24 Hours Distance in a PDRacerBy Detlef Teufel #139 "Minimumm" (2ar)
Last days of the summer holiday's came up and an urgent need to cruise more - so we decided to explore new shores. We loaded our pdracer on the car, filled the car with sleeping bag and few other gadget and left to Biel at the Bielersee to launch our boat. Unfortunately, we there were just private properties and no chance to step to the waters edge. We had to continue our ride till we reached Ligerz - there we found a ramp from a local yacht club and free parking for the next day's.
We started at two o clock on the 31st of August and crossed the little strip of water to the St. Petersinsel - a peninsula in the Bielersee. In front of the Island we dropped the anchor and went swimming. The water was warmer than the air and the weather was more like weather of an Indian summer day than of a summer holyday. Later we sailed downwind along the peninsula to the mouth of the canal (Zihlkanal, 8.8 km). We asked local people on a motorboat if it is possible to pass the bridges without dismasting and they agreed - but they said it would be all against the stream. The map showed 429m over mean sea level for both lakes- so I wondered how this can produce a current, but it did.
We could sail the first 300 meters - then the trees blocked the wind and the next three hours - 8.8 km we had to row.

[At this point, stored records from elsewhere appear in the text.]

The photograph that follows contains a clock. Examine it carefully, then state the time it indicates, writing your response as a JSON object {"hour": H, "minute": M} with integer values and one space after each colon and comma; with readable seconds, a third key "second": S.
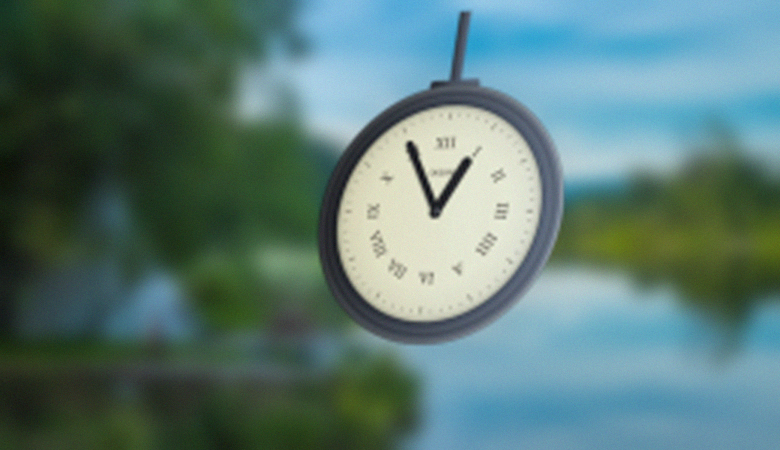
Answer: {"hour": 12, "minute": 55}
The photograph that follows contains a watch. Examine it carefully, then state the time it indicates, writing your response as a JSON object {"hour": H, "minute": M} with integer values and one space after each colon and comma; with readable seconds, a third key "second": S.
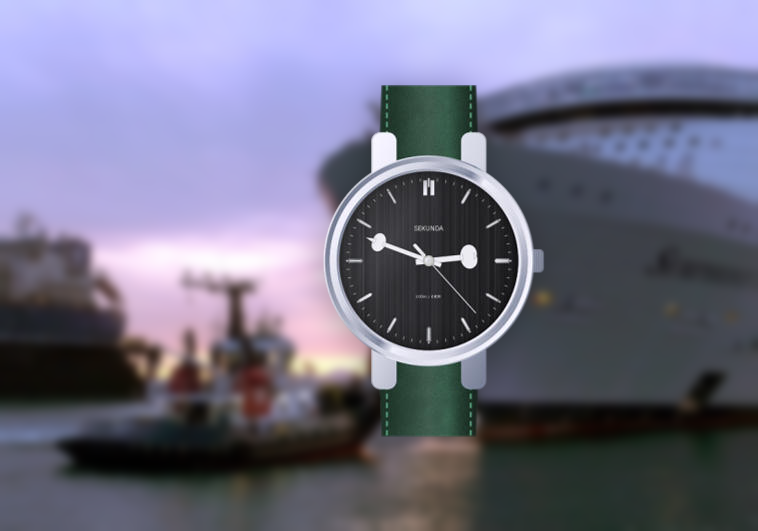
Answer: {"hour": 2, "minute": 48, "second": 23}
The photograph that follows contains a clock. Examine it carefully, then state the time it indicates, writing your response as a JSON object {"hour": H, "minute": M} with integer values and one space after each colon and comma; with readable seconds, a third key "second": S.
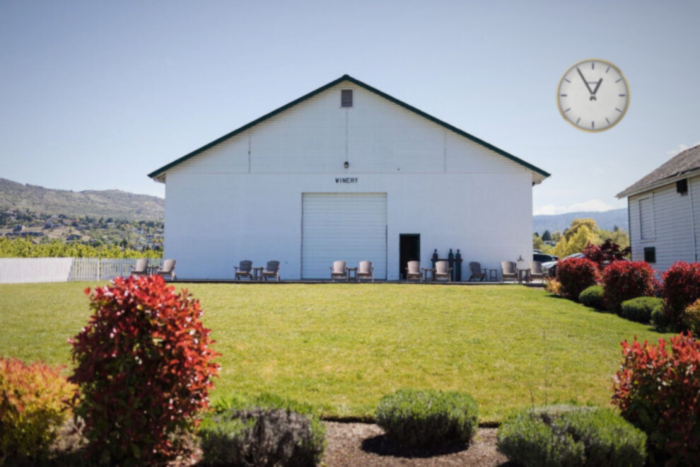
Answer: {"hour": 12, "minute": 55}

This time I had an aluminium box with us for storing the fragile gear (no accidentally sitting on goggles etc.) for separating the large deck into fore- and rear (aft) deck and especially for providing a proper rowing seat. With the repaired oar (see story of Bodensee) we rowed fairly efficient without getting too tired. We refused to take a rope from a passing motor yacht - which we regret two hours later still rowing the canal. We passed along farms, bush land and immediately a big refinery in the middle of nowhere appeared and later a stone pit with big barges to transport the cargo I don't know where.
By that time it was eight o'clock in the evening - we were hungry and had no detailed chart. Almost at the end of the canal there was a campground with a little marina.
We entered like pirates in total darkness and without light. We hung out our two fenders took the dry bag and left the other gear unattended. Then we had a wonderful dinner at the campgrounds restaurant. Later we prepared our bed and tried to sleep. I prefer anchoring or mooring. With an open boat you lay there like tramps on a bench - very vulnerable 20cm from the concrete edge of the pier possible for everyone to stroll by. So the night was short and we woke up at 5 o'clock in the morning prepared our sail and went as silently as we arrived - maybe this is what they call a low impact sport :-).
We had to pull for another 20 minutes and then we reached the beacons of the other end of the channel.
There we changed direction east to Maladière to get a decent breakfast. There we arrived at seven o'clock still with enough wind and one hour later after a good coffee we went back with bags full of supplies for the day. We were proceeding rather slow in front of Neuchâtel giving me time to admire the new pile dwellings on the shore. At about midday I had enough and tried to convince Manuela my wife to stop the trip right there. Surprisingly, she denied, reminding that these were the last days of the summer. So we drifted for another minutes, not daring to cross the sea to the other side.
Then someone switched the wind turbine on - wind running down the hills of the "Schweizer Jura" mountains with force 2-3 and we got a fantastic (ride) diagonal across the sea to Estavayer-le-Lac. There we had planned to finish the day - but we reached the beautiful town at three o'clock and again Manuela pushed us to keep on sailing.
We really surfed the next hours, our little boat stopped just for a few minutes to swim and we reached Yverdon at 7.30 in the evening. On the way we could admire the latest trimarans and catamarans for the famous Bol dOr race, which normally the Alinghy team wins with their high tech spiders.
We stayed about 12 hours on the boat and still weren't bored (good sign for further activities). We made a perfect sail through the narrow marina and slipped with few rudder strokes on the ramp - first time I thought that our landing looked sort of professional. Manuela rushed to the railway station and I had plenty of time to unpack the boat.
At 0.30 next morning we were back home with another simple but wonderful trip in our memory.
I just calculated roughly and saw that I hadn't broken the distance record - which I hadn't intended. But I think we got the 24 hours record by accident - just because someone forgot to switch the blow-dryer off. On a chart of http://www.swissinfo-geo.org/ we measured rough that - as the bee flies this must be around 23 miles - maybe someone can measure it more precisely. No GPS yet.
The funny thing is, we invited our neighbours two day's later for dinner - they have a nice Beneteau yacht in a marina near Yverdon and they told us that they have never visited Neuchâtel with their boat - too far away from their marina - maybe you need offshore equipment and radar to cross such dangerous waters.